Information Retrieval, Search and Ranking#

Information retrieval (IR) is the science of finding relevant material — usually documents or data records — from a large collection in response to a query. It underpins virtually every product that helps users find things: web search engines, e-commerce product search, recommendation feeds, enterprise knowledge bases, and code search tools.

Why it matters in Applied Data Science#

Modern data science teams encounter IR problems constantly:

Internal search — employees querying document stores, wikis, or data catalogs.
Customer-facing search — product discovery, content recommendation, support ticket routing.
RAG pipelines — retrieval-augmented generation systems that fetch context before passing it to a language model.
Ad targeting & ranking — selecting and ordering items from a candidate pool to maximise a business objective.
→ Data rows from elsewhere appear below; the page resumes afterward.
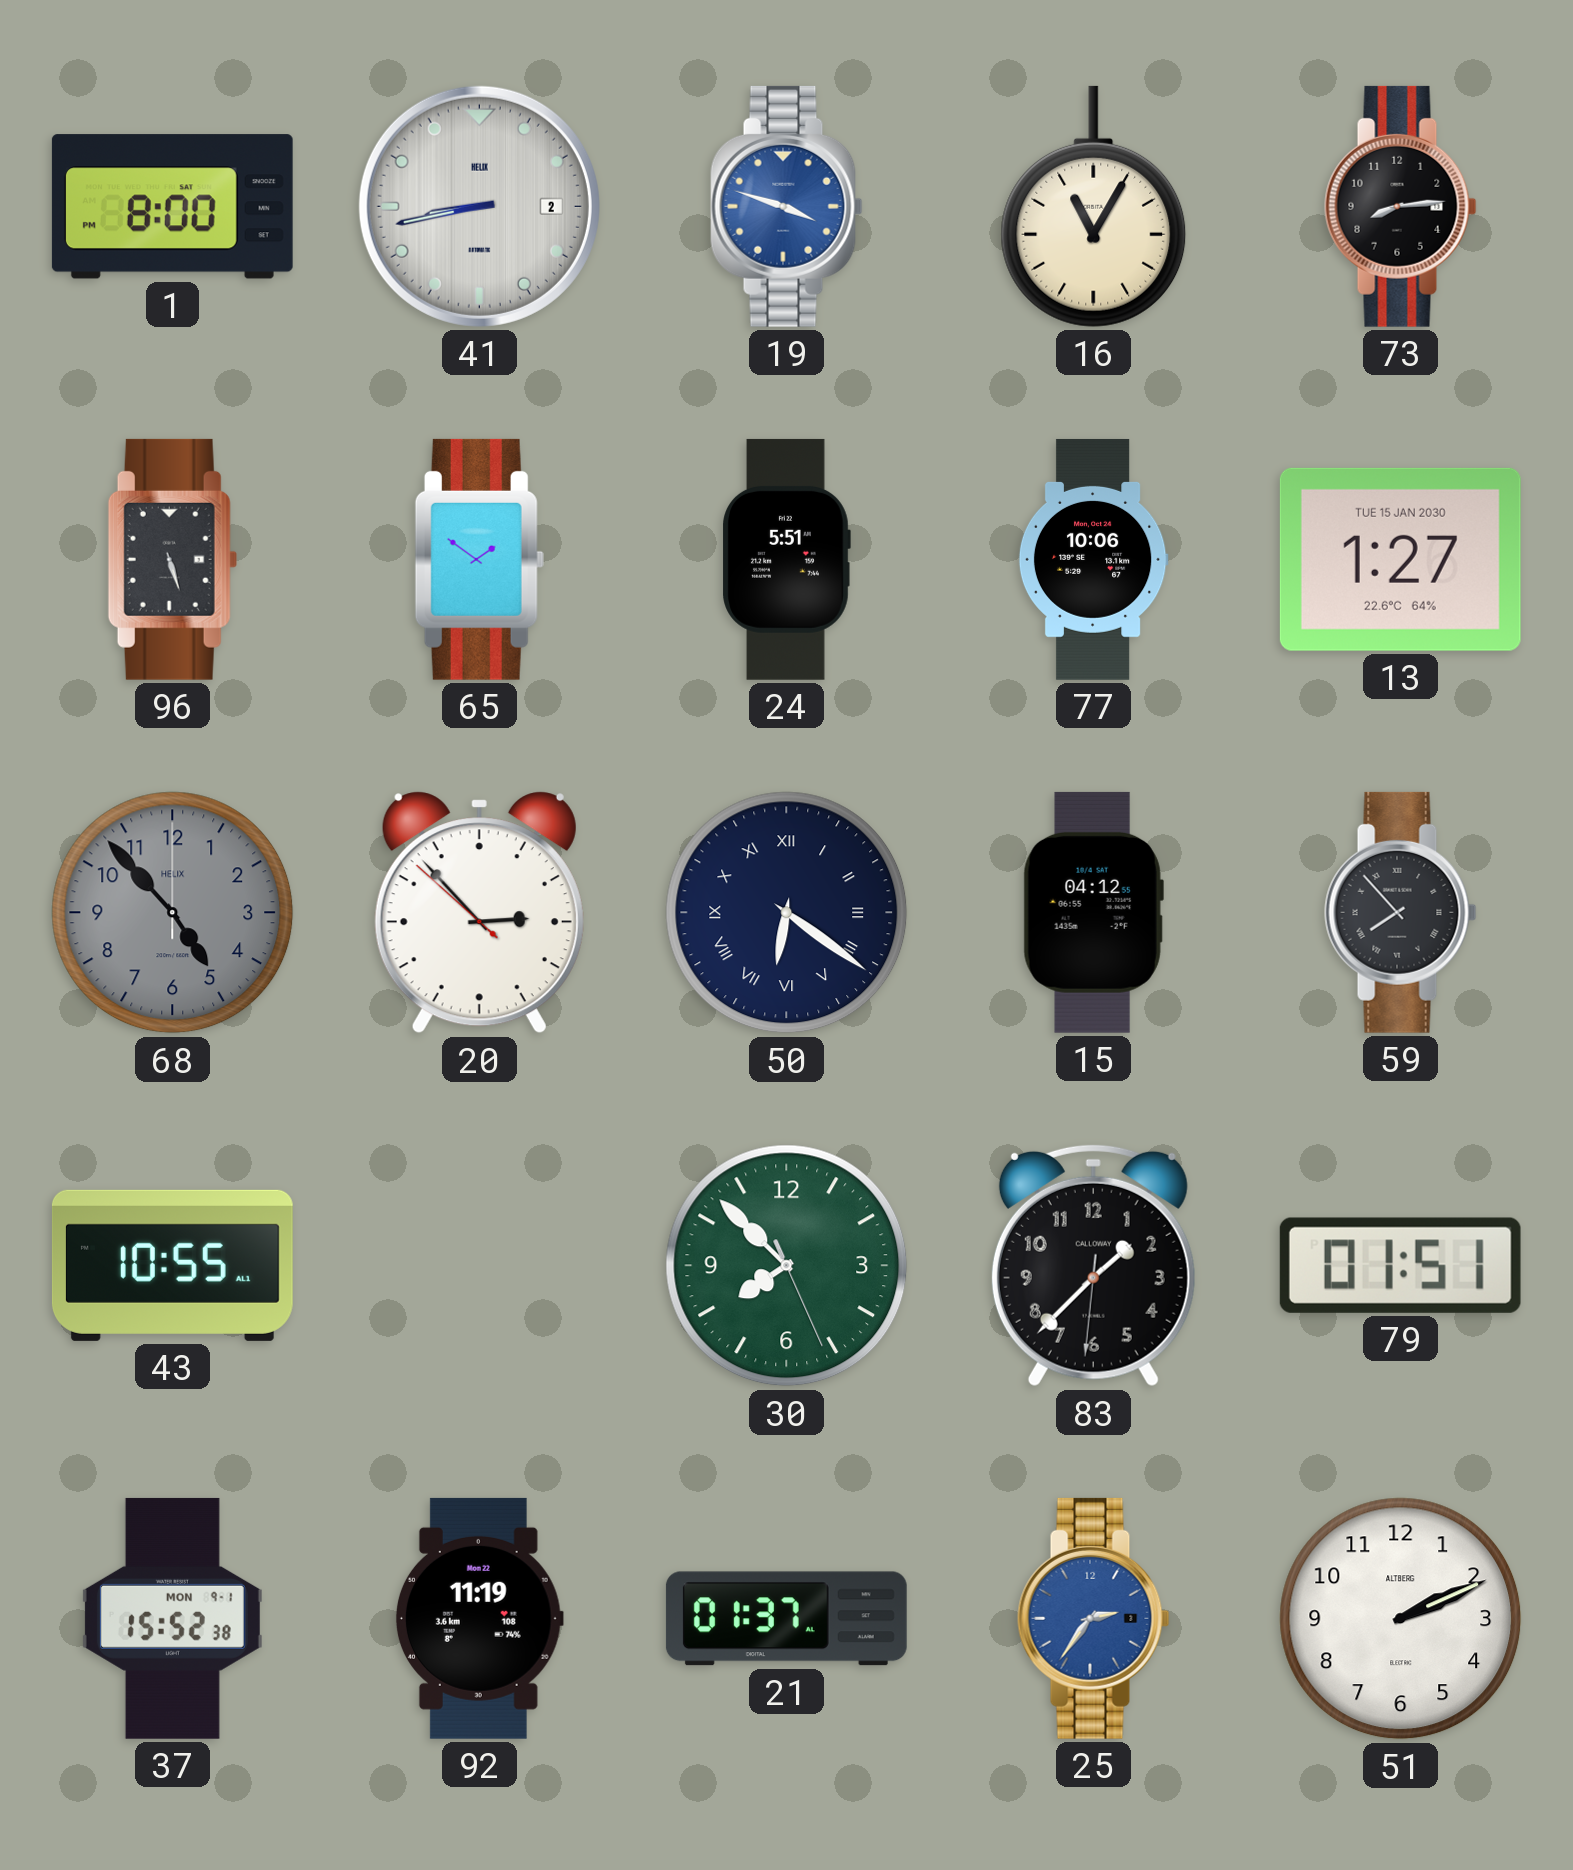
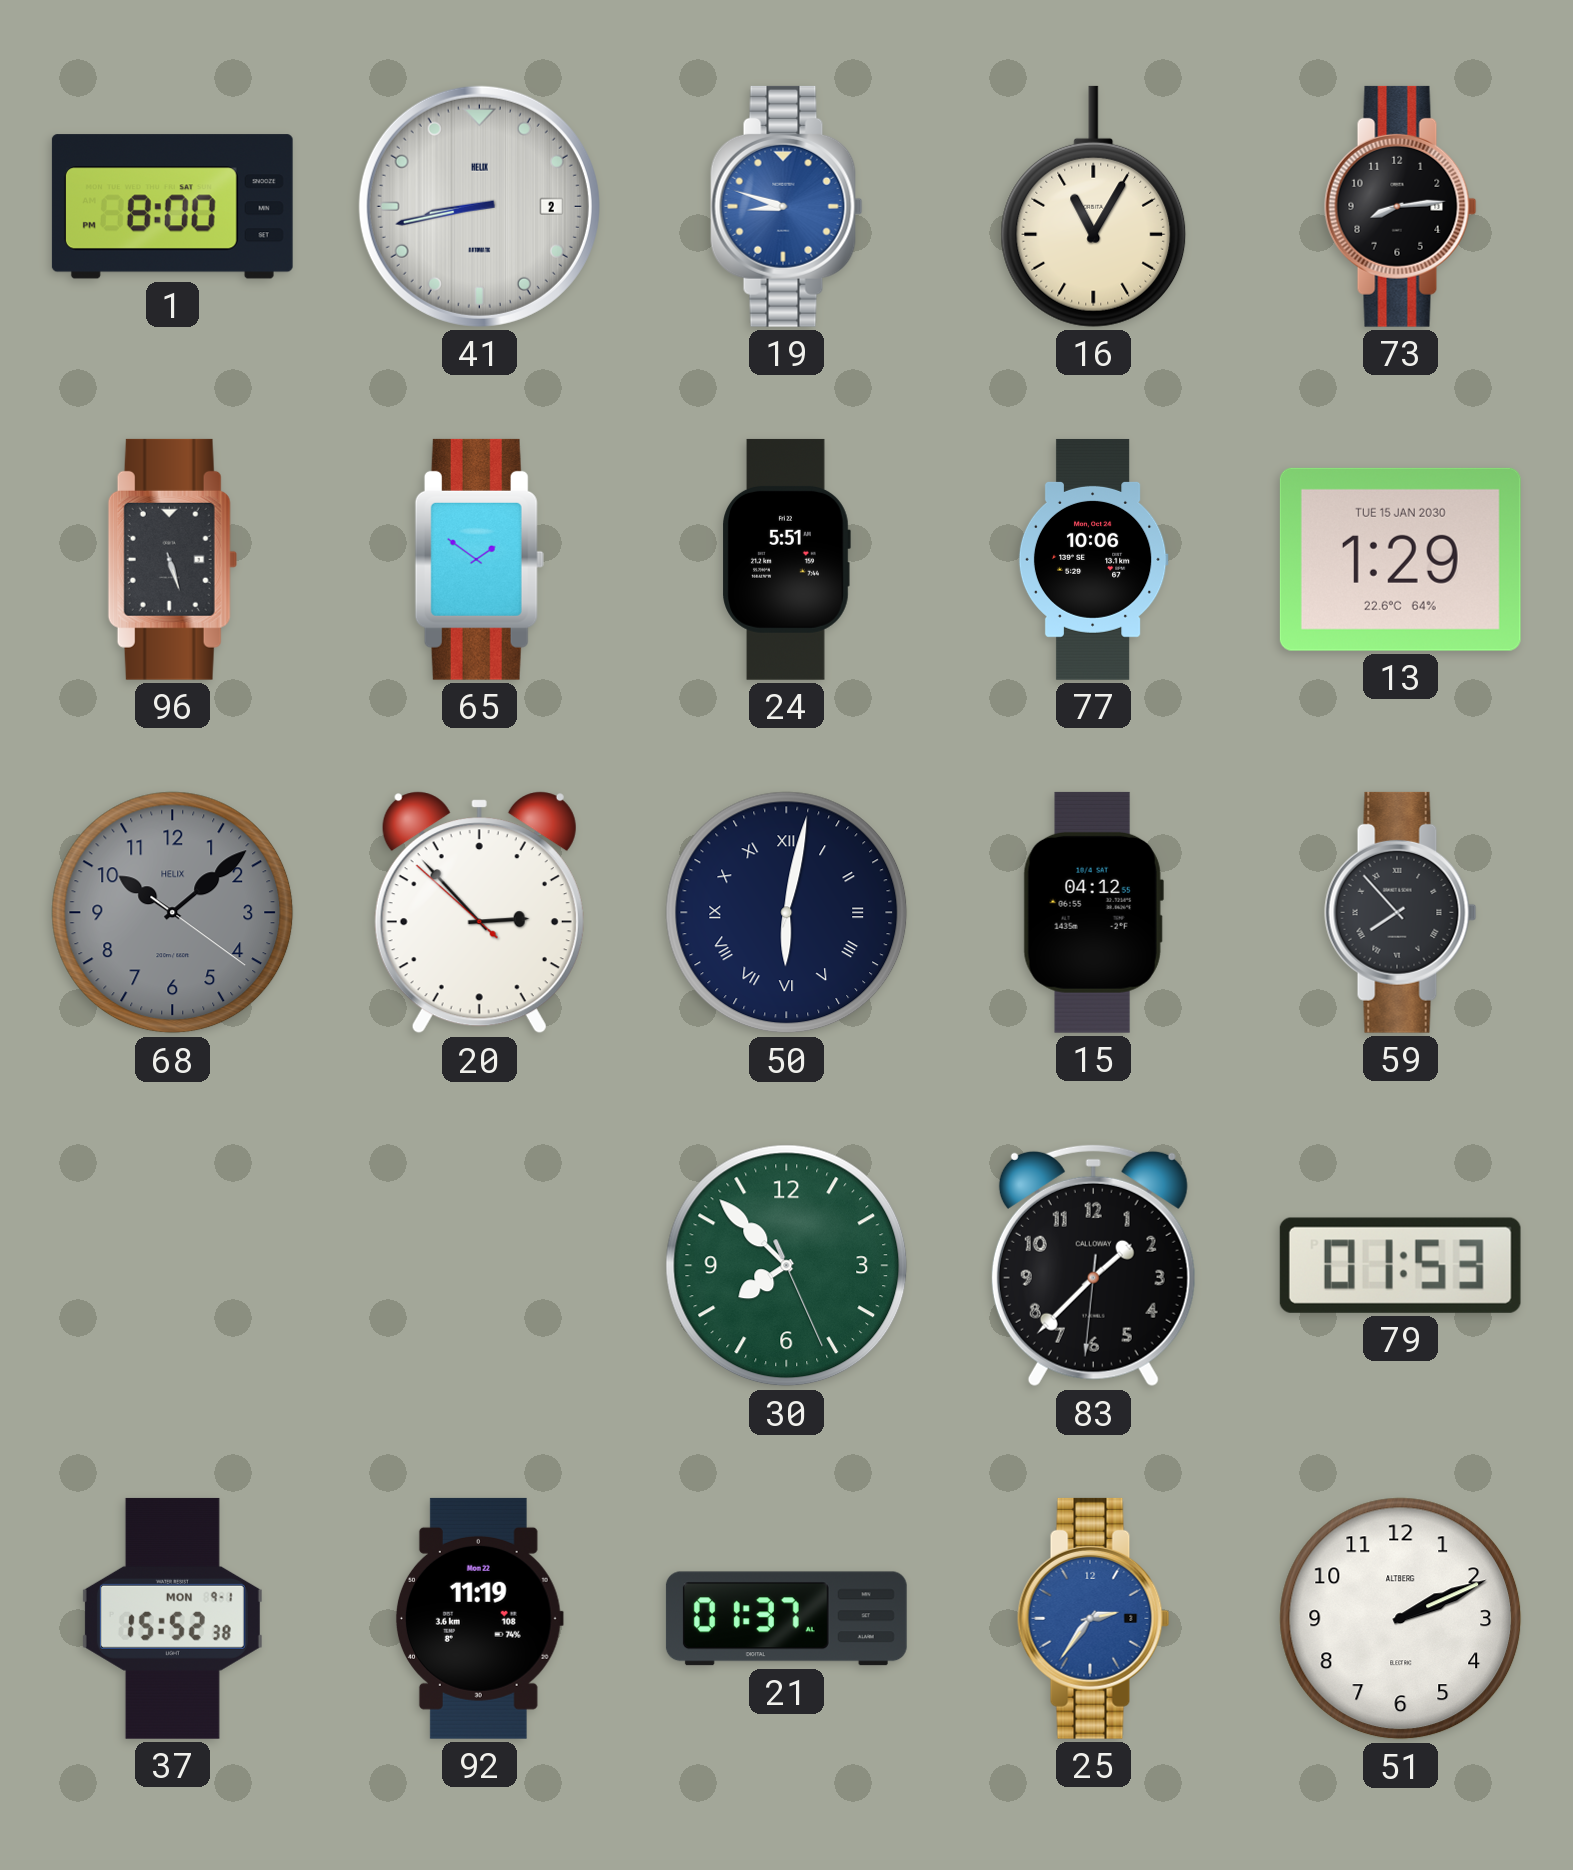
19: 3:48 -> 8:48
13: 1:27 -> 1:29
68: 4:53 -> 10:08
50: 6:21 -> 6:02
43: 10:55 -> none
79: 01:51 -> 01:53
Getting retrieval right is often more impactful than tuning the downstream model, because garbage-in ⟹ garbage-out applies at the retrieval stage too.

Chapter structure#

This chapter is organised into three sections:

Section	Topics
Search Fundamentals	Inverted indexes, TF-IDF, BM25, evaluation metrics (NDCG, MAP, MRR)
Semantic Search	Dense retrieval, embeddings, approximate nearest-neighbour search, vector databases
Learning to Rank	Pointwise / pairwise / listwise LTR, LambdaMART, neural rankers, custom loss functions

Each section combines conceptual explanations with practical code examples. Resource articles and notebooks will be added to the information_retrieval/ subfolder and synthesised into the relevant section pages.